On 7 December, the Imperial Japanese Navy launched a surprise attack on the Pacific Fleet at its Pearl Harbor base and surrounding facilities on the island of Oahu.Tiger, patrolling off Barber's Point that morning, won her only Battle Star of the war for participation during the attack.

According to Tigers after action report she may have detected one of the Japanese mini-subs attempting to enter Pearl Harbor while on her patrol the morning of the attack on Pearl Harbor:
"At 0500 7 December, 1941 underway for cruise of south shore of Oahu on various courses and half speed. At 0645 while off Barbers Point picked up reference (e) and commenced Q.C. soundings.
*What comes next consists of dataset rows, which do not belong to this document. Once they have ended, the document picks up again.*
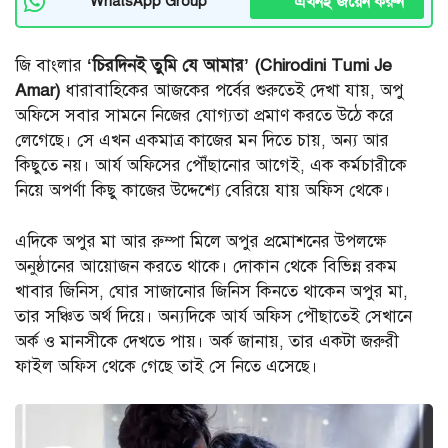
এখনই জয়েন করুন
WhatsApp Group
জি বাংলার
‘চিরদিনই তুমি যে আমার’ (Chirodini Tumi Je
Amar)
ধারাবাহিকের আজকের পর্বের শুরুতেই দেখা যায়, অপু
অফিসে সবার সামনে নিজের যোগ্যতা প্রমাণ করতে উঠে করে
লেগেছে। সে এখন একমাত্র কাজের মন দিতে চায়, অন্য আর
কিছুতে নয়। আর্য অফিসের পৌঁছানোর আগেই, এক কর্মচারীকে
নিয়ে অপর্ণা কিছু কাজের উদ্দেশ্যে বেরিয়ে যায় অফিস থেকে।
এদিকে অপুর মা আর রুম্পা মিলে অপুর প্রমোশনের উপলক্ষে
অনুষ্ঠানের আয়োজন করতে থাকে। দোকান থেকে বিভিন্ন রকম
খাবার জিনিস, ঘোর সাজানোর জিনিস কিনতে থাকেন অপুর মা,
তার সঞ্চিত অর্থ দিয়ে। অন্যদিকে আর্য অফিস পৌছাতেই সেখানে
অর্ক ও মানসীকে দেখতে পায়। অর্ক জানায়, তার একটা জরুরী
ফাইল অফিস থেকে গেছে তাই সে নিতে এসেছে।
At 0715 Barbers Point Lighted buoy abeam to port, .5 mile C/C to 80 degrees psc., picked up underwater object with Q.C. and maneuvered about in order to better ascertain position, stopped both engines to reduce interference but Q.C. sounds faded out."

On 27 December 1941, Tiger came across and rescued fourteen survivors in a lifeboat of the US freighter , which had been torpedoed and sunk by the Japanese submarine I-72 150 miles south of Oahu on 18 December. At the time Tiger was towing one of US freighter Maninis lifeboats, which had been sunk by the same submarine the day before Prusa and her survivors rescued by the destroyer USS Allen earlier that day.

On 29 March 1942, while patrolling off the harbor entrance, members of Tigers crew boarded the American gasoline screw Simba and found an unauthorized passenger aboard. The ship was subsequently ordered back to Honolulu Harbor to discharge the passenger.

Tiger was based out of Honolulu Harbor for the entire war, escorting ships and convoys in and out of the harbor with sister ship Reliance; one ship being on duty at a time with the other on standby in the harbor, with longer breaks occasionally for upgrades and repairs.

== Fate ==
She was decommissioned on 12 November 1947. On 14 June 1948 the cutter was sold as Polar Merchant #257391, and eventually was completely stripped and used as a floating hull in Tacoma, Washington in 2018.